One chat led to another, and Lynn shared some great stories about her illustrious sailing adventures. She met her first husband at a Latitude Crew List Party in 1980. In 1994 she attended her second Crew List Party at Golden Gate Yacht Club (we’re pretty sure) where she met a nice sailor who invited her to crew on a Westsail 42 named Synergy.
But around midnight of the their first day out of San Diego, Synergy t-boned a Hunter 40 and ended her maiden Ha-Ha voyage. Undaunted, Lynn made her way onto another boat and ended up in Cabo. That’s where she met Jack, who was apparently waiting for Lynn before following his sailing dreams.

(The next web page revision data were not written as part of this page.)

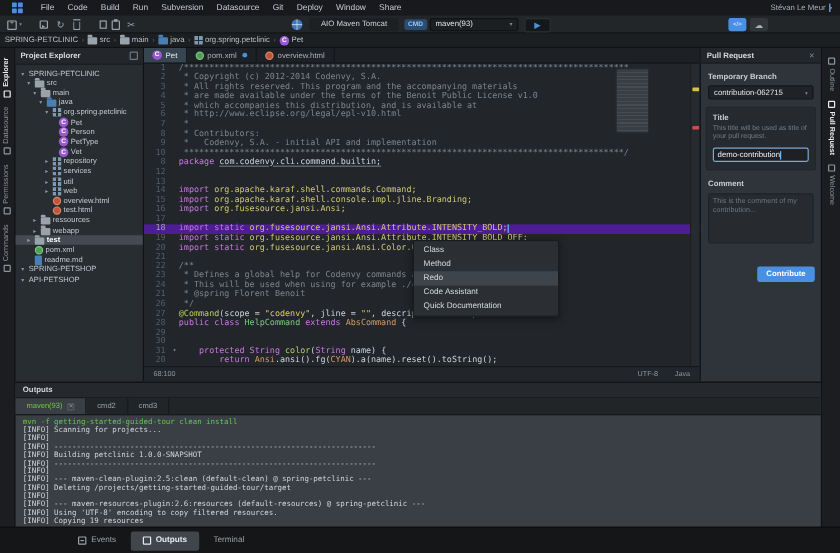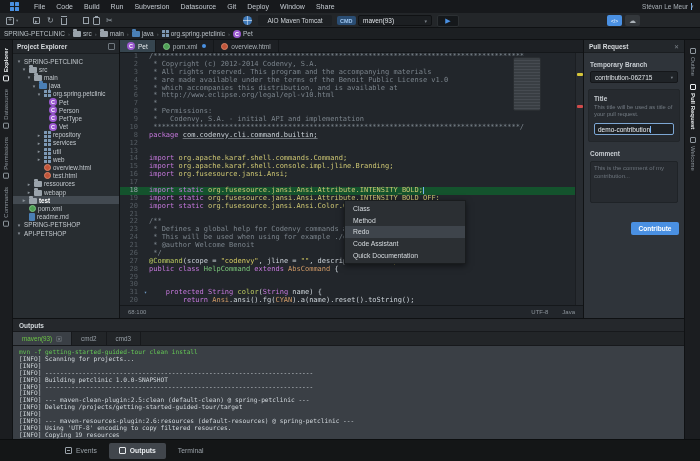--- a/index.html
+++ b/index.html
@@ -81,21 +81,21 @@
   .i-md{width:6px;height:8px;background:#4a7fb5;border-radius:1px}
   .i-dot{width:4px;height:4px;border-radius:50%;background:#4a90e2;margin-left:2px}
 
   
   .editor{position:absolute;left:120px;top:40px;width:463px;height:278px;background:#22262b}
   .etabs{height:13px;background:#1d2024;border-bottom:1px solid #14171a;display:flex}
   .etab{display:flex;align-items:center;gap:3px;padding:0 7px;font-size:6.5px;color:#aab1b7;border-right:1px solid #14171a;cursor:default}
   .etab.active{background:#36454f;color:#e9edf0}
   .code{position:relative;height:252px;overflow:hidden;font-family:"DejaVu Sans Mono",monospace;font-size:7px;line-height:7.875px}
   .line{display:flex;height:7.875px;white-space:pre}
-  .line.cur{background:#14532d}
+  .line.cur{background:#4c1d95}
   .ln{width:22px;flex:none;text-align:right;padding-right:4px;color:#555c63}
   .line.cur .ln{color:#9aa3ab}
   .fold{width:7px;flex:none;color:#6f99c2;font-size:5px;line-height:7.875px;text-align:center}
   .lc{flex:1}
   .s-cmt{color:#7b848c}.s-kw{color:#c678dd}.s-imp{color:#cdc673}.s-str{color:#d8ce62}
   .s-ann{color:#bac95f}.s-cls{color:#7bc97b}.s-typ{color:#d19a66}.s-mth{color:#bac95f}
   .s-pln{color:#ccd3d9}.s-u{color:#ccd3d9;text-decoration:underline;text-decoration-color:#6a7076}
   .caret{display:inline-block;width:1px;height:7px;background:#7ab4f5;vertical-align:text-bottom}
   .estatus{height:13px;background:#22262b;border-top:1px solid #15181b;display:flex;align-items:center;font-size:6px;color:#8d959c;padding:0 8px}
   .estatus .right{margin-left:auto;display:flex;gap:14px}
@@ -412,38 +412,38 @@
       </div>
     <div class="code">
       <div>
           <div class="line"><span class="ln">1</span><span class="fold"></span><span class="lc"><span class="s-cmt">/****************************************************************************************</span></span></div>
           <div class="line"><span class="ln">2</span><span class="fold"></span><span class="lc"><span class="s-cmt"> * Copyright (c) 2012-2014 Codenvy, S.A.</span></span></div>
           <div class="line"><span class="ln">3</span><span class="fold"></span><span class="lc"><span class="s-cmt"> * All rights reserved. This program and the accompanying materials</span></span></div>
           <div class="line"><span class="ln">4</span><span class="fold"></span><span class="lc"><span class="s-cmt"> * are made available under the terms of the Benoit Public License v1.0</span></span></div>
           <div class="line"><span class="ln">5</span><span class="fold"></span><span class="lc"><span class="s-cmt"> * which accompanies this distribution, and is available at</span></span></div>
           <div class="line"><span class="ln">6</span><span class="fold"></span><span class="lc"><span class="s-cmt"> * http://www.eclipse.org/legal/epl-v10.html</span></span></div>
           <div class="line"><span class="ln">7</span><span class="fold"></span><span class="lc"><span class="s-cmt"> *</span></span></div>
-          <div class="line"><span class="ln">8</span><span class="fold"></span><span class="lc"><span class="s-cmt"> * Permissions:</span></span></div>
+          <div class="line"><span class="ln">8</span><span class="fold"></span><span class="lc"><span class="s-cmt"> * Contributors:</span></span></div>
           <div class="line"><span class="ln">9</span><span class="fold"></span><span class="lc"><span class="s-cmt"> *   Codenvy, S.A. - initial API and implementation</span></span></div>
           <div class="line"><span class="ln">10</span><span class="fold"></span><span class="lc"><span class="s-cmt"> ***************************************************************************************/</span></span></div>
           <div class="line"><span class="ln">8</span><span class="fold"></span><span class="lc"><span class="s-kw">package </span><span class="s-u">com.codenvy.cli.command.builtin;</span></span></div>
           <div class="line"><span class="ln">12</span><span class="fold"></span><span class="lc"></span></div>
           <div class="line"><span class="ln">13</span><span class="fold"></span><span class="lc"></span></div>
           <div class="line"><span class="ln">14</span><span class="fold"></span><span class="lc"><span class="s-kw">import </span><span class="s-imp">org.apache.karaf.shell.commands.Command;</span></span></div>
           <div class="line"><span class="ln">15</span><span class="fold"></span><span class="lc"><span class="s-kw">import </span><span class="s-imp">org.apache.karaf.shell.console.impl.jline.Branding;</span></span></div>
           <div class="line"><span class="ln">16</span><span class="fold"></span><span class="lc"><span class="s-kw">import </span><span class="s-imp">org.fusesource.jansi.Ansi;</span></span></div>
           <div class="line"><span class="ln">17</span><span class="fold"></span><span class="lc"></span></div>
           <div class="line cur"><span class="ln">18</span><span class="fold"></span><span class="lc"><span class="s-kw">import static </span><span class="s-imp">org.fusesource.jansi.Ansi.Attribute.INTENSITY_BOLD;</span><span class="caret"></span></span></div>
           <div class="line"><span class="ln">19</span><span class="fold"></span><span class="lc"><span class="s-kw">import static </span><span class="s-imp">org.fusesource.jansi.Ansi.Attribute.INTENSITY_BOLD_OFF;</span></span></div>
           <div class="line"><span class="ln">20</span><span class="fold"></span><span class="lc"><span class="s-kw">import static </span><span class="s-imp">org.fusesource.jansi.Ansi.Color.CYAN;</span></span></div>
           <div class="line"><span class="ln">21</span><span class="fold"></span><span class="lc"></span></div>
           <div class="line"><span class="ln">22</span><span class="fold"></span><span class="lc"><span class="s-cmt">/**</span></span></div>
           <div class="line"><span class="ln">23</span><span class="fold"></span><span class="lc"><span class="s-cmt"> * Defines a global help for Codenvy commands available.</span></span></div>
           <div class="line"><span class="ln">24</span><span class="fold"></span><span class="lc"><span class="s-cmt"> * This will be used when using for example ./codenvy without argum</span></span></div>
-          <div class="line"><span class="ln">21</span><span class="fold"></span><span class="lc"><span class="s-cmt"> * @author Welcome Benoit</span></span></div>
+          <div class="line"><span class="ln">21</span><span class="fold"></span><span class="lc"><span class="s-cmt"> * @spring Florent Benoit</span></span></div>
           <div class="line"><span class="ln">26</span><span class="fold"></span><span class="lc"><span class="s-cmt"> */</span></span></div>
           <div class="line"><span class="ln">27</span><span class="fold"></span><span class="lc"><span class="s-ann">@Command</span><span class="s-pln">(scope = </span><span class="s-str">"codenvy"</span><span class="s-pln">, jline = </span><span class="s-str">""</span><span class="s-pln">, description = </span><span class="s-str">"Help"</span><span class="s-pln">)</span></span></div>
           <div class="line"><span class="ln">28</span><span class="fold"></span><span class="lc"><span class="s-kw">public class </span><span class="s-cls">HelpCommand</span><span class="s-kw"> extends </span><span class="s-typ">AbsCommand</span><span class="s-pln"> {</span></span></div>
           <div class="line"><span class="ln">29</span><span class="fold"></span><span class="lc"></span></div>
           <div class="line"><span class="ln">30</span><span class="fold"></span><span class="lc"></span></div>
           <div class="line"><span class="ln">31</span><span class="fold">▾</span><span class="lc"><span class="s-kw">    protected </span><span class="s-kw">String </span><span class="s-mth">color</span><span class="s-pln">(</span><span class="s-kw">String</span><span class="s-pln"> name) {</span></span></div>
           <div class="line"><span class="ln">20</span><span class="fold"></span><span class="lc"><span class="s-kw">        return </span><span class="s-typ">Ansi</span><span class="s-pln">.ansi().fg(</span><span class="s-typ">CYAN</span><span class="s-pln">).a(name).reset().toString();</span></span></div>
         </div>
       <div class="overviewbox"></div>
       <div class="ruler">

Lynn and Jack continue to sail all over the world on their two boats. They own a Catalac 40 built by English catamaran guru Tom Lack (Cat-a-Lac, get it?), and one of their many voyages included doing the Great Loop. When they’re not sailing, the couple is cruising the canals of Europe on their Dutch-built DeGroot cruiser.
Lynn hadn’t seen the Wanderer since the ’94 Ha-Ha but they crossed paths in a lock on some charming canal surrounded by bucolic countryside between some fairytale European villages.
We definitely suggest going to a Crew List Party. You just might find that not everything is hyperbole.